If the signals emerging from the South Korean film world these days seem a bit contradictory, it may be because the industry is on the brink of a transformation.
Despite producing numerous award-winning films and an amazing 47% local market share in 2002, Korean cinema finds itself facing a host of challenges, many of which may have been triggered by its own success. The coming year is likely to see major changes, if not a complete re-modelling of the industry.
The major source of the upheaval was a sudden exodus of investment funds at the end of last year. The industry's boom years date from 1999, when venture capital moved into the film sector, filling the space left when large conglomerates such as Samsung and Daewoo ceased their film operations.
What started as a steady flow of investment increased to a torrent in 2000-2001 with the success of films like Joint Security Area ($31m local gross) and Friend ($44m).

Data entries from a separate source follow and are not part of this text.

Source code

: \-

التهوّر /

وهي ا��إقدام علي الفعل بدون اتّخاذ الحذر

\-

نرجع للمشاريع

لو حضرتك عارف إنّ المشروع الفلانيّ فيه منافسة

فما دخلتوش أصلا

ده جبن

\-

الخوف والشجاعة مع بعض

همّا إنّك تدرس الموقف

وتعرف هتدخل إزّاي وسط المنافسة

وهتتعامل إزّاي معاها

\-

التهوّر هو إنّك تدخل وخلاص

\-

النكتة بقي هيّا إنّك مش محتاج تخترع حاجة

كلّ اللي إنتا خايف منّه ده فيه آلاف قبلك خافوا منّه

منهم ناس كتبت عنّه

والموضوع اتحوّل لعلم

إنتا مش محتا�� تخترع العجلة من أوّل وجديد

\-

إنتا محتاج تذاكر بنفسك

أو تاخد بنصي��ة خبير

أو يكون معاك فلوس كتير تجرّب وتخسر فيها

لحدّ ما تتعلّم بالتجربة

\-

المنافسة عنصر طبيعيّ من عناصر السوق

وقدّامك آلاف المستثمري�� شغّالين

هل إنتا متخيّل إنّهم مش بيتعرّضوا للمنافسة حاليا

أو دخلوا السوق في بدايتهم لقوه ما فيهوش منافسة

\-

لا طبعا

Outside investors, dissatisfied with meagre earnings from the stock market, poured money into film in anticipation of double-digit returns, often with little knowledge of the industry and no consideration of a project's risks.
Those two years in which money seemed to fall from the sky have changed the industry. Production costs have more than doubled, while average p&a spending has almost quadrupled since 1998. Production levels increased from 43 films in 1998 to 77 last year, providing for increased competition among local films.
Labour costs for both cast and crew have shot up, and talent management companies such as Sidus HQ have started demanding significant percentages of a film's gross in return for the casting of a major star.
Finances have been further squeezed by local practices in which investors shoulder all the risk of a project, but divide profits 50:50 or 60:40 with the film's production company.
Although 25 of the Korean films released in 2002 grossed more than $3m at the local box-office, inefficient planning meant that investors were still losing money.
For projects that failed, such as the infamous big-budget trio of Yesterday, R U Ready' and Resurrection Of The Little Match Girl from mid-2002, the losses were staggering.
By the end of last year, it became apparent that the majority of venture capitalists were looking for an exit. "Although a lot of film investment funds still have a year or two left before they expire, the fund managers have stopped investing in new films," says Hwang Dong-mee of the Korean Film Commission's Research and Development Department. "They've seen too many failures. "
As the investment bubble burst, films like Mr. Lady and Deus Machina ground to a halt in mid-shoot. "The party's over," declared producer Tcha Seung-jai of the industry's boom at the Pusan International Film Festival in November. "The only thing left is to figure out who will wash the dishes."
Yet a glance through the industry reveals that production houses are facing widely different circumstances. Companies that have allied themselves to well-funded major distributors, such as Taewon Entertainment and Fun & Happiness with Cinema Service, or Myung Films with CJ Entertainment, may find little changed apart from a new note of fiscal caution. Shortly after it became apparent that venture capitalists were pulling out, Cinema Service announced that it was stepping up its investment to 20 local features a year.
Then a major twist developed in January, when news surfaced that Cinema Service and CJ Entertainment were negotiating a merger. As the two biggest companies in the film industry by far, a merged entity would tower over all others in the investment, production, distribution, and exhibition sectors. Smaller companies viewed the developments with panic.
With a return of venture capital unlikely at best, mid-sized and smaller companies will have to look to other sources to finance their films. Ancillary markets in Korea remain quite small compared to other countries, and although television companies such as MBC have invested in a few local features, their contribution is likely to remain minimal. Similarly, revenues from video and DVD remain a fraction of that in other territories.
It is likely that production companies will have to start looking abroad for investment help, and one potential source looks like being the Hollywood studios. Apart from remake rights, which have provided the industry with an unexpected and potentially lucrative source of income, two studios have committed to direct investment in Korean films.
Buena Vista made a killing on its first-ever Korean venture The Phone, which cost $2.5m to make but which grossed $11m at the Korean box-office last summer. BVI is also planning to release the film in Japan, where test audiences have shown strong interest. Columbia Tri-Star has also committed to fully fund Kang Woo-suk's Silmi Island, a big-budget film based on an assassination attempt on South Korean president Park Chung-hee in the 1970s. However, at this point nothing suggests that involvement by the Hollywood majors will amount to much more than an occasional project.
With limited options available to them, 2003 may be the year when Korean companies start looking seriously at international co-productions. Korea has yet to sign any co-production treaties, however the Korean Film Commission is planning to open negotiations with several countries over the coming year.
Most local companies seem eager to pursue co-productions in theory, but have yet to forge the contacts and expertise to do so. With a strong local market, significant inroads made into other Asian territories and a burgeoning international profile, Korean films may offer overseas investors an intriguing prospect.